- _PAGE TEXT_:
###

Matrix Matching : $(2,-3)$

A) $x^2+y^2-4x+6y-11=0$

Centre $(-g,-f)=(2,-3)$.

B) Radius $=\sqrt{g^2+f^2-c}$

$\begin{array}{l}{x}^2+y^2-4x-2y-4=0\\ g=-2,f=-1,c=-4\\ =\sqrt{{(-2)}^2+{(-1)}^2-(-4)}\\ =\sqrt{4+1+4}=\sqrt{9}=3\end{array}$

C)

###

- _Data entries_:
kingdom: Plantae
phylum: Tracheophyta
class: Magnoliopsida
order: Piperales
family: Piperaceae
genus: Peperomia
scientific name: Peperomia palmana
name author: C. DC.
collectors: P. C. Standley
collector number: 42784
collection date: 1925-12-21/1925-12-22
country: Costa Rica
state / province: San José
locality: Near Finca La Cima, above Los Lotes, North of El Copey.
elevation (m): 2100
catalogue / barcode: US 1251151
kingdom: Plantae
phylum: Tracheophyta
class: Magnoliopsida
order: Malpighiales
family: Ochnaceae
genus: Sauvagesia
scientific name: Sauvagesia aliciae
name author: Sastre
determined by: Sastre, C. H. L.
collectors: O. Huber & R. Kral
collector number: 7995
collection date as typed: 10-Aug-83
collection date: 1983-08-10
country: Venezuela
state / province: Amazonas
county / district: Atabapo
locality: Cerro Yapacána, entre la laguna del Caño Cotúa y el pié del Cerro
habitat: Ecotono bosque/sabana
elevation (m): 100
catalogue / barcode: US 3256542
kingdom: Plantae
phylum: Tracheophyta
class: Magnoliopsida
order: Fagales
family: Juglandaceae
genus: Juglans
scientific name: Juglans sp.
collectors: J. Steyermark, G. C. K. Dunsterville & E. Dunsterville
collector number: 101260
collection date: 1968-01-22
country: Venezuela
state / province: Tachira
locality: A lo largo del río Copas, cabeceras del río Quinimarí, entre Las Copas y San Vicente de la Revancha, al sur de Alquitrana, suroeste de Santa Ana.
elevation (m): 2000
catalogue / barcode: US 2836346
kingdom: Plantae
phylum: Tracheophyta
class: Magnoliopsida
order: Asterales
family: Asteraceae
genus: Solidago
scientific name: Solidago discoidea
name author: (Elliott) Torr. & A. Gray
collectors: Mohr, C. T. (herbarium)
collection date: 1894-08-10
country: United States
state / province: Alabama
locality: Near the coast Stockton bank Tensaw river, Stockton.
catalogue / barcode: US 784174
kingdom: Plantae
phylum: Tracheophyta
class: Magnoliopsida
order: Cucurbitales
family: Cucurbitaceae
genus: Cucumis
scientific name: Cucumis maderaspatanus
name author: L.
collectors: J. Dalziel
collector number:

###

- _ACTIVITY A_:
Answer these from the matrix matching text:
(i) What centre is found for the circle in part A?
(ii) In part B, what values are given for g, f and c?
(iii) What radius does part B arrive at?
- _ACTIVITY B_: Go on with the circle matching solution after its final part label.

- _EXERCISE RESULT A_:
(i) (2, -3)
(ii) g = -2, f = -1, c = -4
(iii) 3

- _EXERCISE RESULT B_:
Given ends of diameter $(2,-1),(-3,4)$

Centre of the circle $(\frac{2-3}{2},\frac{-1+4}{2})$

Radius $=\sqrt{{(2+\frac{1}{2})}^2+{(-1-\frac{3}{2})}^2}$

$=\sqrt{\frac{25}{4}+\frac{25}{4}}=\sqrt{\frac{2\left(25\right)}{4}}=\sqrt{\frac{25}{2}}=\frac{5}{\sqrt{2}}$

 $\therefore$ Equation of the circle ${(x+\frac{1}{2})}^2+{(y-\frac{3}{2})}^2={\left(\sqrt{\frac{25}{2}}\right)}^2$

$\begin{array}{l}{x}^2+\frac{1}{4}+x+y^2+\frac{9}{4}-3y=\frac{25}{2}\\ x^2+y^2+x-3y=\frac{25}{2}-\frac{5}{2}\\ x^2+y^2+x-3y=10\\ \therefore x^2+y^2+x-3y-10=0\end{array}$

D)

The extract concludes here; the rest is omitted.